What you are asked to do » Pick each line containing the word "loss" out of the data below.
Segment Start: Data
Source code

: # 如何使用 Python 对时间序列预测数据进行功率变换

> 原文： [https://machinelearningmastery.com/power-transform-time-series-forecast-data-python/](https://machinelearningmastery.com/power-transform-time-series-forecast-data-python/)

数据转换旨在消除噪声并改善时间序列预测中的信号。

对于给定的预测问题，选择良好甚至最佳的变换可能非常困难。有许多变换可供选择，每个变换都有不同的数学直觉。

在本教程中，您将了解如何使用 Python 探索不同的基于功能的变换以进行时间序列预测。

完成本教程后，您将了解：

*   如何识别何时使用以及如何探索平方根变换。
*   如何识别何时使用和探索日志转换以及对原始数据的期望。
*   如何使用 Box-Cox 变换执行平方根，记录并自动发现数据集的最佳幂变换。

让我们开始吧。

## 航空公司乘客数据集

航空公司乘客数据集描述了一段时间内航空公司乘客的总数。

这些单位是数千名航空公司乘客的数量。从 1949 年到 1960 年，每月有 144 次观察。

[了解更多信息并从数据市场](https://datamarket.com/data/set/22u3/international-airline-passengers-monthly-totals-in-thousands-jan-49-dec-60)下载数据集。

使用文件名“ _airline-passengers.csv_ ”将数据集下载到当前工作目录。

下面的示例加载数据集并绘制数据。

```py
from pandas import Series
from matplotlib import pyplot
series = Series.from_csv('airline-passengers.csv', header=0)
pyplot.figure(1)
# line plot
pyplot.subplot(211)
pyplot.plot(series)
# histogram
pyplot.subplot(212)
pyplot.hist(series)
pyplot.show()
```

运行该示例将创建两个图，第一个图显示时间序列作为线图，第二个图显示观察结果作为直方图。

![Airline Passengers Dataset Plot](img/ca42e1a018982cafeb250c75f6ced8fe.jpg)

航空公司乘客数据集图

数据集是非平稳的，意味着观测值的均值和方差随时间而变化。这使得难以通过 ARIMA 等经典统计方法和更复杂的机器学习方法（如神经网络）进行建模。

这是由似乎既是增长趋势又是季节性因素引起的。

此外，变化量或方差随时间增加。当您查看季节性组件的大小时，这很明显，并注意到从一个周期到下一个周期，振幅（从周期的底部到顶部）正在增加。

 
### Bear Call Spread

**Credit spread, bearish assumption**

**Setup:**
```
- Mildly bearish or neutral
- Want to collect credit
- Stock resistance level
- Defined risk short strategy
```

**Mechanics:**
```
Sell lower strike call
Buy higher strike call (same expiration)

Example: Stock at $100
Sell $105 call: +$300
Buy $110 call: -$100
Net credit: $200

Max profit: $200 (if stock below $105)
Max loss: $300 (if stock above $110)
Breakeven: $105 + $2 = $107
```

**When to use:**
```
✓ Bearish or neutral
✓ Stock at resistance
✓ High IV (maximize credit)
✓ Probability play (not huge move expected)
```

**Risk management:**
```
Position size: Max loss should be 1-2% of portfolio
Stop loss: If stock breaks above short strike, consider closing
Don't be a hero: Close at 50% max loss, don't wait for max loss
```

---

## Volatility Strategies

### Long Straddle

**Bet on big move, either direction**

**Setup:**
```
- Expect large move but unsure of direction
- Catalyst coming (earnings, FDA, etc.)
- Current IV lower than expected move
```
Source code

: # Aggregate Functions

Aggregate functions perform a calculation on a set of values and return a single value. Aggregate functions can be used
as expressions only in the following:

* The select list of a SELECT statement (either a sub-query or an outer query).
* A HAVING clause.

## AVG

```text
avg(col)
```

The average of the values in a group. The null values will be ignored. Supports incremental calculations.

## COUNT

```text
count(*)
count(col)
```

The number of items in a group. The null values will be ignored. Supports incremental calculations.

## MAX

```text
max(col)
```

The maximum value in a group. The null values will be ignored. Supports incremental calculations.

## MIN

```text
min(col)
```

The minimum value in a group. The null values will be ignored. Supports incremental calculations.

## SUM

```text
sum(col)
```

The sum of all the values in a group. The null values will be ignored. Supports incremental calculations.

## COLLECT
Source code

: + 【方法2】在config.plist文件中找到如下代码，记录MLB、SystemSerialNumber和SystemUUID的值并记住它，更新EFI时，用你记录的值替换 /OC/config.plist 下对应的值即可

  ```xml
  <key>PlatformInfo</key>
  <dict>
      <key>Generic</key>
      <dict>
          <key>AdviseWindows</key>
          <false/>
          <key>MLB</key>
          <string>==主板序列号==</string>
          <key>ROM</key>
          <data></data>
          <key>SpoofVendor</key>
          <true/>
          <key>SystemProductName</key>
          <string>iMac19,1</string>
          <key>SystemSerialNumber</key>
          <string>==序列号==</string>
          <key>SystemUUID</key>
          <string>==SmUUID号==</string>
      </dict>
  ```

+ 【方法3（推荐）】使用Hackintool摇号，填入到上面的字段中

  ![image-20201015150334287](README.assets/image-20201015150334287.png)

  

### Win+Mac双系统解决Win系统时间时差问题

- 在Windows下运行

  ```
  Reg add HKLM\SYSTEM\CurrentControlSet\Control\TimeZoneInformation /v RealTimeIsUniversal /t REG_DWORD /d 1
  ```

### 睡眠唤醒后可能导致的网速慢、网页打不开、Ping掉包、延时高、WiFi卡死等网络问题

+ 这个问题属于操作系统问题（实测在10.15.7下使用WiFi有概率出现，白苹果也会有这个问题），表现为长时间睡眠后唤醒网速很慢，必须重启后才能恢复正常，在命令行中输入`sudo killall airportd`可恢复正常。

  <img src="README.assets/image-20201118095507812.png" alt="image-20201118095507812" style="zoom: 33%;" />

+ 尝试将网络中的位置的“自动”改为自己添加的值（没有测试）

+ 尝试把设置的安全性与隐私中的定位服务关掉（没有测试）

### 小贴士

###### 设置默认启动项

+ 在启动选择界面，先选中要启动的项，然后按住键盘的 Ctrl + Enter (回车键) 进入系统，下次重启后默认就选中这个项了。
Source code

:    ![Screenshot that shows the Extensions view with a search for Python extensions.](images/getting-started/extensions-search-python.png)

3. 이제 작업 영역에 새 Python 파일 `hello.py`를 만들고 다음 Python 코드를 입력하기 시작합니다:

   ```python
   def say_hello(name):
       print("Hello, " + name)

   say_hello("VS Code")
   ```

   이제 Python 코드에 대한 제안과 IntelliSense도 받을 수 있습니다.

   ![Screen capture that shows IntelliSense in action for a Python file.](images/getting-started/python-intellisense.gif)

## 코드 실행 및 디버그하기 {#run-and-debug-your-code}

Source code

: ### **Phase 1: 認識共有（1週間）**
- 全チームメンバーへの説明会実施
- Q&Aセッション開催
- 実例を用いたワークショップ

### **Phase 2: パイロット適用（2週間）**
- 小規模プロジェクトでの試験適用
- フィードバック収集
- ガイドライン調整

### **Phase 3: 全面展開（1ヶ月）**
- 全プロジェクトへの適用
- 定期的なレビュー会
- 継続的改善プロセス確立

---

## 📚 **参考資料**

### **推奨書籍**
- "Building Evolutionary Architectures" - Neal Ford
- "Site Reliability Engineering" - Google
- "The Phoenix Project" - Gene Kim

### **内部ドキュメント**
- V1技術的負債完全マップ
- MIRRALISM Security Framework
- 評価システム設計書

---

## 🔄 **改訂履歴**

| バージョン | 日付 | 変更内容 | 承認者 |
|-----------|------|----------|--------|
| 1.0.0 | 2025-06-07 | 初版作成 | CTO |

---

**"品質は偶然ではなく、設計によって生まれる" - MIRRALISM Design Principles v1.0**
Segment End: Data
Task result »
Max loss: $300 (if stock above $110)
Position size: Max loss should be 1-2% of portfolio
Stop loss: If stock breaks above short strike, consider closing
Don't be a hero: Close at 50% max loss, don't wait for max loss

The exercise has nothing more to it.